In the 1930 film Animal Crackers, Groucho Marx schmoozes two women at the same time. In the midst of his amorous advances, he steps forward and in a brooding voice says, “Pardon me while I have a strange interlude.” He peppers the rest of the scenes with weighty asides: “Party? Party? Here I am talking of parties. I came down here for a party. What happens? Nothing. Not even ice cream. The gods look down and laugh. This would be a better world for children if the parents had to eat spinach.”
This parody of the asides in Eugene O’Neill’s Strange Interlude confirms the play’s status as a cultural icon of the 1920s. Though he had already written more than 20 plays with considerable success, Eugene O’Neill became Eugene O’Neill after its premiere. The storm of accolades and arguments surrounding the play helped lead to a coup for the Theatre Guild and for O’Neill. Strange Interlude ran for 426 performances on Broadway and toured nationally several times. The published script sold 100,000 copies by 1931, and O’Neill sold the rights to MGM for a film version. The play also earned O’Neill his third Pulitzer Prize, and more importantly, made him the modern equivalent of a millionaire.
It was the talk of New York: a gargantuan show with daring new theatrical devices and scandalous subject matter. Audiences clashed over the play’s merits and pitfalls, but it remained on the tongue of every theatregoer, and laid siege to the pen of each columnist. A Chicago Tribune reviewer described the opinions of some audiences—“A freak play, overwritten, pretentious, and as bloaty with self-pride in its sheer bulk as a seven-foot prize fighter”—even while declaring it the most significant event in American drama that century.
What in this play had hit a nerve? To begin with, as is often the case, controversy bred interest. The subject matter seemed scandalous: promiscuity, abortion, adultery and the deep recesses of the human mind. The play was banned in Boston, driving the demand up even more for tickets in other cities. The length of the play fascinated audiences. Clocking in at six hours with a start time of 5:15 p.m., including a dinner break, Strange Interlude was a test of both endurance and cultural acuity. It soon became a very fashionable way to spend an evening, complete with an opportunity to be seen in your favorite restaurant. Socialite and philanthropist Otto Kahn even went home during his dinner break to change into evening clothes.
New ways of thinking permeated Strange Interlude. Freud and Jung’s revolutionary ideas about the unconscious and the powers of psychoanalysis appeared for the first time in English in the late 1910s and early 1920s, engendering an entirely new conception of the mind that was just beginning to take hold in America. O’Neill was a voracious reader—of Freud and Jung, among others—and Strange Interlude’s exploration of hidden drives and forbidden desires, couched in a theatrically exciting new form, fascinated a general public that was still unfamiliar with them.
Even while Strange Interlude was introducing new psychological ideas, it was also at the vanguard of a new literary movement.
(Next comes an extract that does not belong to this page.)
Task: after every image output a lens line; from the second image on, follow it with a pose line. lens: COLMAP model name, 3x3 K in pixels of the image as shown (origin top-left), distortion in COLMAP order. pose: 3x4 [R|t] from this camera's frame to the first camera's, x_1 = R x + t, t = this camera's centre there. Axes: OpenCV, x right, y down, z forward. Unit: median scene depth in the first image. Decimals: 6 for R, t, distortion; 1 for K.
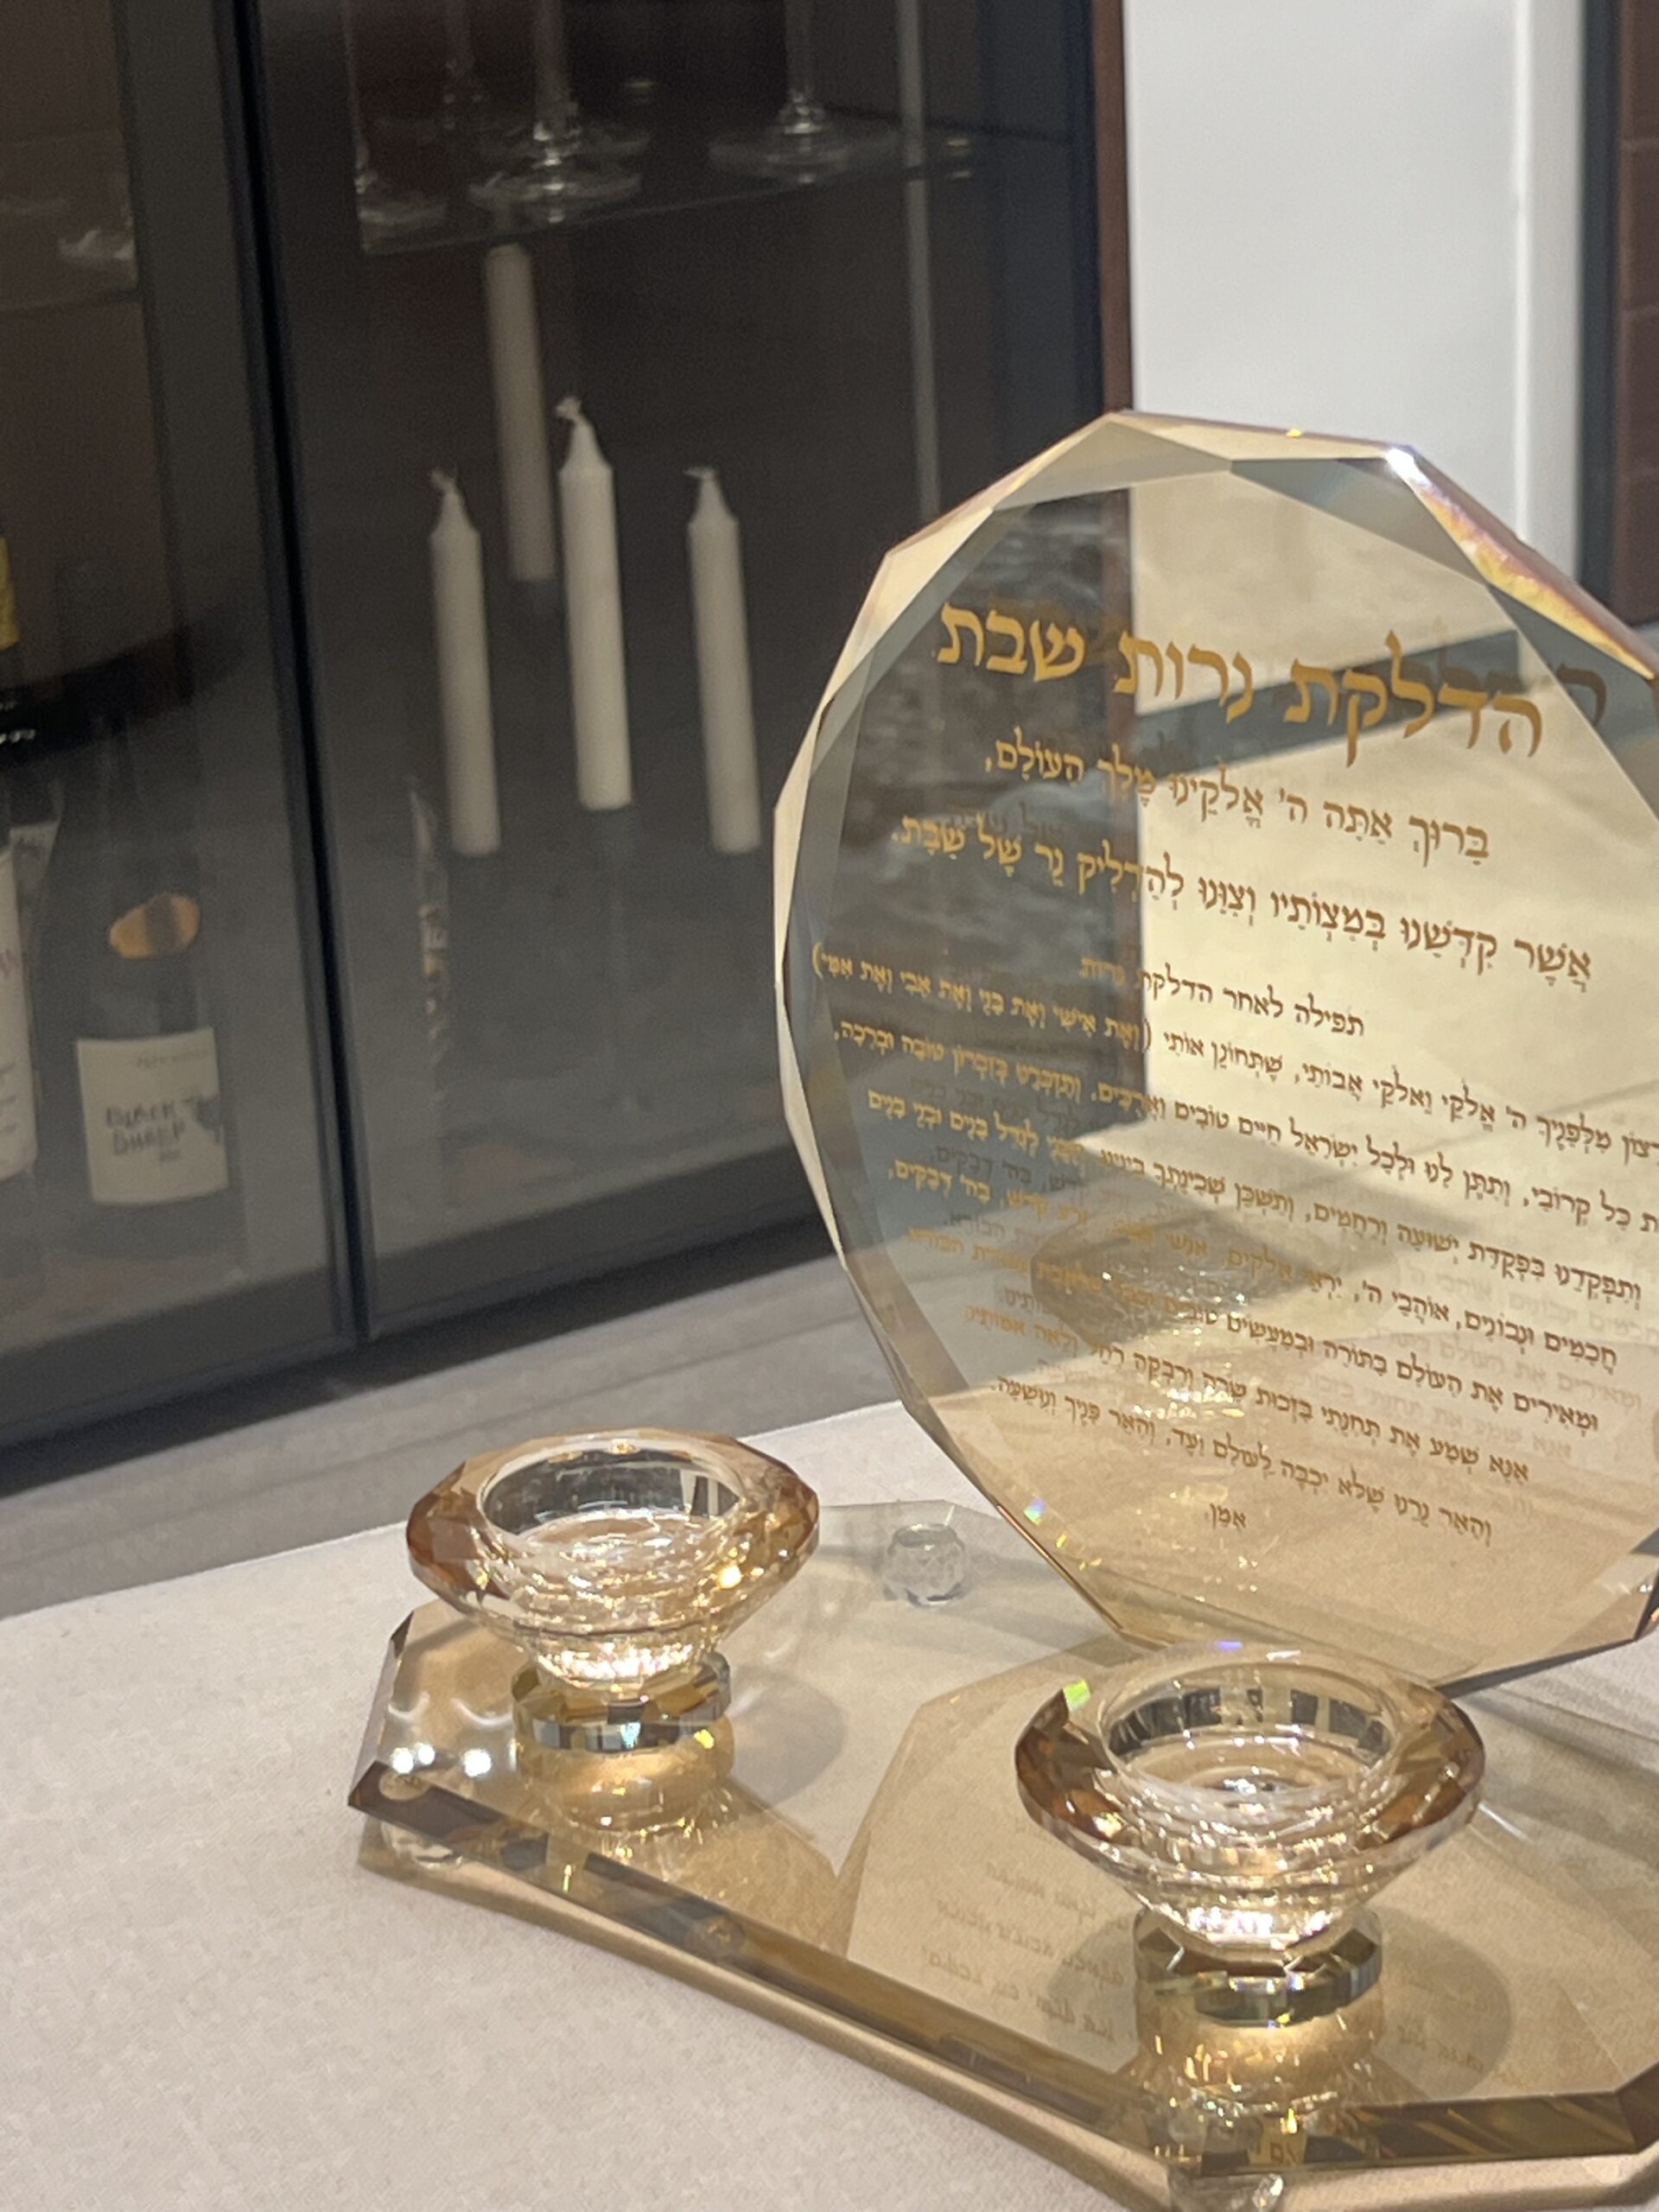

Modernism focused on the inner lives of characters and strove to create new literary forms to express them, and the current of experiment swept up O’Neill right alongside Joyce, Stein, Hemingway and Eliot. The structures that organized the world before the catastrophic war no longer seemed relevant, and artists needed to find a new language to represent a changed world. According to his journal, O’Neill was reading Joyce’s stream-of-consciousness novel Ulysses as he was writing Strange Interlude.
Digesting Joyce, Freud and others, O’Neill seized on stream-of-consciousness, writing in his journal in 1926: “Perhaps have the whole play nothing but thinking aloud…the thinking being more important than the actual talking—speech breaking through thought as a random process of concealment, speech inconsequentially or imperfectly expressing the thought behind…” In this way, the famous asides of Strange Interlude were created. In the 1928 premiere, director Philip Moeller instructed the actors to freeze during these moments, allowing Marsden to express his prudishness, Nina her scorn and Ned his unhappiness, while flowing freely between dialogue and thought. Although O’Neill may not have been the first to use this device, his asides became a sensation. Some thought them awkward, some tiresome and some transformative. But no one could deny that it was a theatrical experience that was unlike any they had seen before.
O’Neill had erected a new structure out of a tangle of Freudian thought and literary experiment, melodrama and allegory: a novelized theatre. The asides change the relationship between the characters and the audience; think of Hamlet, the most beloved Shakespearean character, whose brilliant soliloquies allow the audience to be constantly privy to what happens in his mind. In reading a novel, too, one develops a personal relationship with the protagonist: the reader knows their feelings and sees their motivations, whether he agrees or disagrees. It is an intimate bond. In Strange Interlude, O’Neill attempts to create this bond in the theatre, between audience and character. The characters’ inner lives are as important to the action as their outer lives, incorporating complex levels of consciousness that were rarely seen onstage. Though theatregoers can argue over the form
O’Neill constructed, it changed American drama, giving a glimpse of the playwright that O’Neill was to become.